After everything was confirmed, it then autonomously opened the browser and displayed each step of the execution process, that is, the chain of thought, on the interactive page.
It should be noted that the agent starts to execute the task in a virtual computing environment configured within a few seconds.
During task execution, the agent used the text browser to search and found suitable suits, then switched to the visual browser and waited for confirmation.
While ChatGPT is executing the wedding planning task, you can also assign it another task: buying a pair of size 9.5 black shoes.
This means that ChatGPT agent is not afraid of being interrupted. Even if the previous task has a long planning time, it will not affect the subsequent tasks.
Finally, ChatGPT agent generated a very comprehensive report, including plans and suggestions for dresses, hotels, shoes, and gifts.
In another demonstration, the team used the ChatGPT application to start a task - uploading a picture of the team's mascot, a cute puppy, to make notebook stickers and ordering 500 of them.

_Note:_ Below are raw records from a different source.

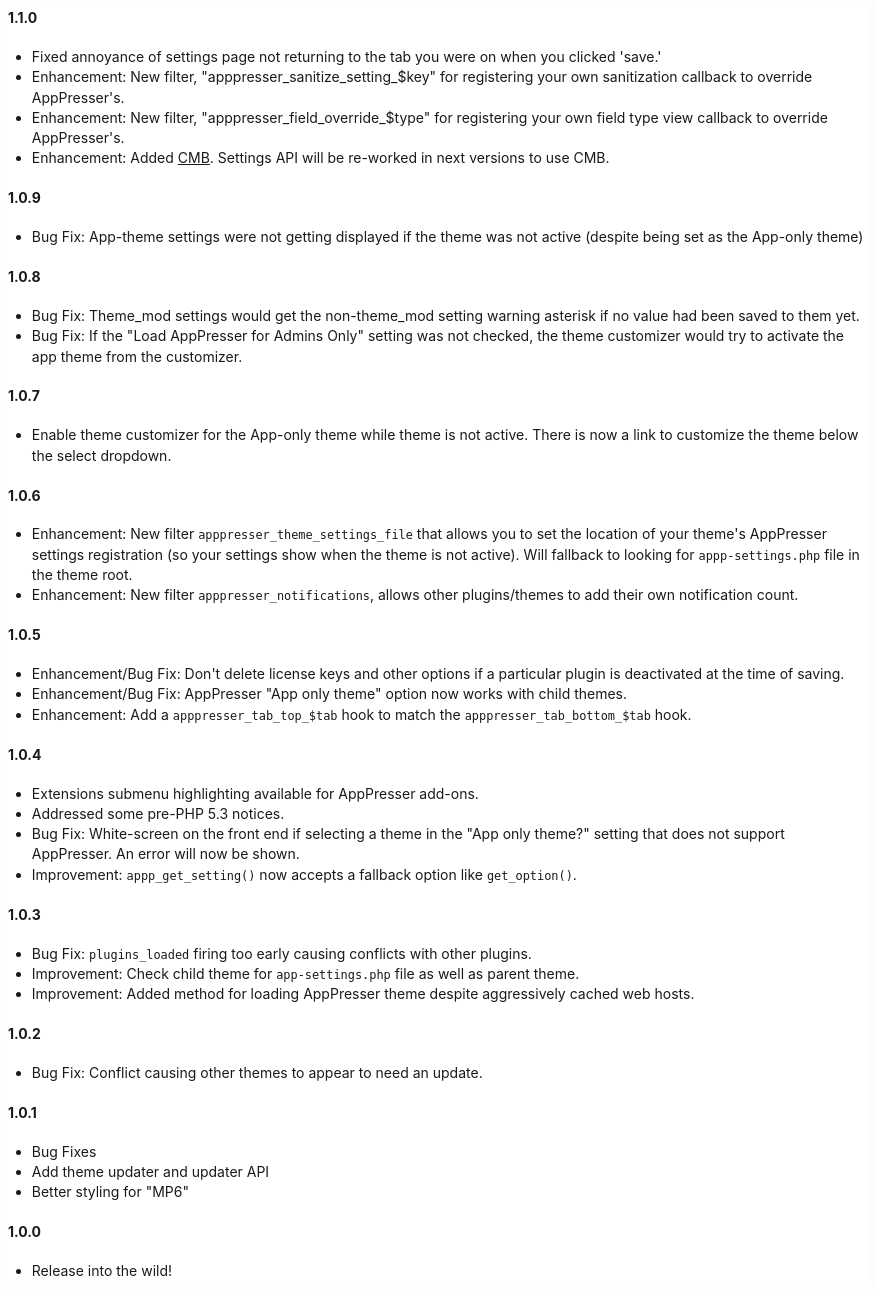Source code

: #### 1.1.0
* Fixed annoyance of settings page not returning to the tab you were on when you clicked 'save.'
* Enhancement: New filter, "apppresser_sanitize_setting_$key" for registering your own sanitization callback to override AppPresser's.
* Enhancement: New filter, "apppresser_field_override_$type" for registering your own field type view callback to override AppPresser's.
* Enhancement: Added [CMB](https://github.com/WebDevStudios/Custom-Metaboxes-and-Fields-for-WordPress). Settings API will be re-worked in next versions to use CMB.

#### 1.0.9
* Bug Fix: App-theme settings were not getting displayed if the theme was not active (despite being set as the App-only theme)


#### 1.0.8
* Bug Fix: Theme\_mod settings would get the non-theme_mod setting warning asterisk if no value had been saved to them yet.
* Bug Fix: If the "Load AppPresser for Admins Only" setting was not checked, the theme customizer would try to activate the app theme from the customizer.

#### 1.0.7
* Enable theme customizer for the App-only theme while theme is not active. There is now a link to customize the theme below the select dropdown.

#### 1.0.6
* Enhancement: New filter `apppresser_theme_settings_file` that allows you to set the location of your theme's AppPresser settings registration (so your settings show when the theme is not active). Will fallback to looking for `appp-settings.php` file in the theme root.
* Enhancement: New filter `apppresser_notifications`, allows other plugins/themes to add their own notification count.


#### 1.0.5
* Enhancement/Bug Fix: Don't delete license keys and other options if a particular plugin is deactivated at the time of saving.
* Enhancement/Bug Fix: AppPresser "App only theme" option now works with child themes.
* Enhancement: Add a `apppresser_tab_top_$tab` hook to match the `apppresser_tab_bottom_$tab` hook.


#### 1.0.4
* Extensions submenu highlighting available for AppPresser add-ons.
* Addressed some pre-PHP 5.3 notices.
* Bug Fix: White-screen on the front end if selecting a theme in the "App only theme?" setting that does not support AppPresser. An error will now be shown.
* Improvement: `appp_get_setting()` now accepts a fallback option like `get_option()`.


#### 1.0.3
* Bug Fix: `plugins_loaded` firing too early causing conflicts with other plugins.
* Improvement: Check child theme for `app-settings.php` file as well as parent theme.
* Improvement: Added method for loading AppPresser theme despite aggressively cached web hosts.


#### 1.0.2
* Bug Fix: Conflict causing other themes to appear to need an update.

#### 1.0.1
* Bug Fixes
* Add theme updater and updater API
* Better styling for "MP6"

#### 1.0.0
* Release into the wild!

Then, it began to call the tool Imagen to generate an anime - style picture, design the stickers, and order 500 copies from StickerMule to be sent to xxx.
Even more surprisingly, ChatGPT agent can also extract evaluation data through connectors, such as Google Drive, and generate PPTs by itself.
During this process, the agent will write code and compile it into the final slides. It will also borrow image tools to decorate the PPT pages.
After a short while, it directly output the first PPT on HLE and FrontierMath, but it was not very refined. Then it continuously optimized it through RL.
Finally, a beautiful PPT file was obtained, which can be directly opened in office software.